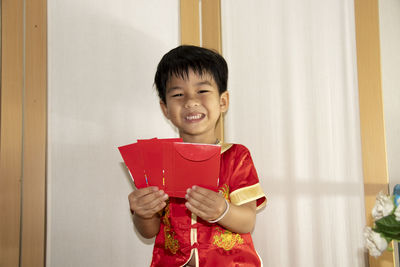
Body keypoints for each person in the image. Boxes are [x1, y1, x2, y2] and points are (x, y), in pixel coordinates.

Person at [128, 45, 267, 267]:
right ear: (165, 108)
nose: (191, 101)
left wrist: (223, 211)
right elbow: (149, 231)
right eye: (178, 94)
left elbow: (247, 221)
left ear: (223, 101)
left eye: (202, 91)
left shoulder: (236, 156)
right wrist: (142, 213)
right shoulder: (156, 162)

--

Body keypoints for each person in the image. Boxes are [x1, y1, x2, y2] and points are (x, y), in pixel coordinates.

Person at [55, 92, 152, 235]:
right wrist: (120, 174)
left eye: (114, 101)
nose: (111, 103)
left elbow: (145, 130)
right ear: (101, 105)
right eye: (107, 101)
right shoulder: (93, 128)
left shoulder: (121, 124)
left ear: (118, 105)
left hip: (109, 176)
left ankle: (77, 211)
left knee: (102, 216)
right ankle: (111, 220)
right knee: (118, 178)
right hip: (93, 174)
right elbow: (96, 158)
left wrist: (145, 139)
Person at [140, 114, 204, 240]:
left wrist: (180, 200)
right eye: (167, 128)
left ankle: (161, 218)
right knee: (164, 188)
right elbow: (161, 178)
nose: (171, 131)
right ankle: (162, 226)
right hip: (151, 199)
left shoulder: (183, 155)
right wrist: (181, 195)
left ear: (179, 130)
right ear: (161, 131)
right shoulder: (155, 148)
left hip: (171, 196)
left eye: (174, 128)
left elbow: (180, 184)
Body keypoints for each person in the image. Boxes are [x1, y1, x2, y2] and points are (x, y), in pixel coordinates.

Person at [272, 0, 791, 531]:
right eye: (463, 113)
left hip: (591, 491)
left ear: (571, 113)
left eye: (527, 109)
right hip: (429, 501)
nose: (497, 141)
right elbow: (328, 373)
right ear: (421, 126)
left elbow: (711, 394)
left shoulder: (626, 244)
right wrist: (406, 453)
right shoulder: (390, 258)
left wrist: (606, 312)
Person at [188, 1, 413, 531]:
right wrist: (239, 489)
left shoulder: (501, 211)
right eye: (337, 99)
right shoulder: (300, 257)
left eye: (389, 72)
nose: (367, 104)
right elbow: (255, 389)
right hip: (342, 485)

---

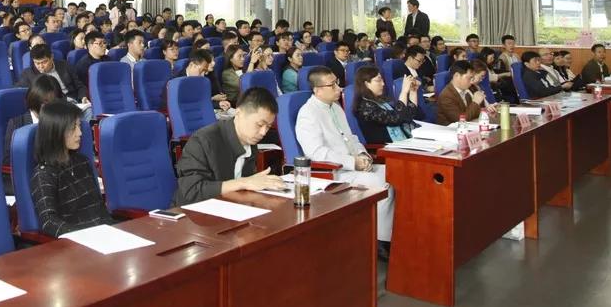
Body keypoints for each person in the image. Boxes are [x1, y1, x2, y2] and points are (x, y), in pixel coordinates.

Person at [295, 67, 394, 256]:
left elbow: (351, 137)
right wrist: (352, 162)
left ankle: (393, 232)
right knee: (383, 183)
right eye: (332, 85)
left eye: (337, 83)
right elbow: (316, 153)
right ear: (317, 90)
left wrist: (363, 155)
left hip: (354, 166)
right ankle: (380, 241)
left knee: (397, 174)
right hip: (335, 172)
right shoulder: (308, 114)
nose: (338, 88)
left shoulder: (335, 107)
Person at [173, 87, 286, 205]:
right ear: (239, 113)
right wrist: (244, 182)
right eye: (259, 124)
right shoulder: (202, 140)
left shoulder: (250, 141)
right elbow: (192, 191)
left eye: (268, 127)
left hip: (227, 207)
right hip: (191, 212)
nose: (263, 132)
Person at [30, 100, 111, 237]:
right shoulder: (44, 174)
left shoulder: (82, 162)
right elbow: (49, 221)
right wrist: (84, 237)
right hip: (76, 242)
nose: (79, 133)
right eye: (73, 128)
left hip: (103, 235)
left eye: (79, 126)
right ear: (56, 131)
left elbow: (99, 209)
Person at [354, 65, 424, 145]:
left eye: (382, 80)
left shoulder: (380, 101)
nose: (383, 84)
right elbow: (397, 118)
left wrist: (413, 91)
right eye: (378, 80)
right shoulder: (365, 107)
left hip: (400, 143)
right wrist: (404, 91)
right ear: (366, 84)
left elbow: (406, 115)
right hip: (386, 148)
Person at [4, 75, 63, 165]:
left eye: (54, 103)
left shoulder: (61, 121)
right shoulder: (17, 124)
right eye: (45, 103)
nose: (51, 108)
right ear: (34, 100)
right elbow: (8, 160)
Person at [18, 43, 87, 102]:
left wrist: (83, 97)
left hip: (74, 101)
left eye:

*Task statement*
Wherever a line in the records contains the word "knee", copy that line.

*Task result*
left knee: (102, 216)
right knee: (118, 178)
right knee: (164, 188)
right knee: (383, 183)
left knee: (397, 174)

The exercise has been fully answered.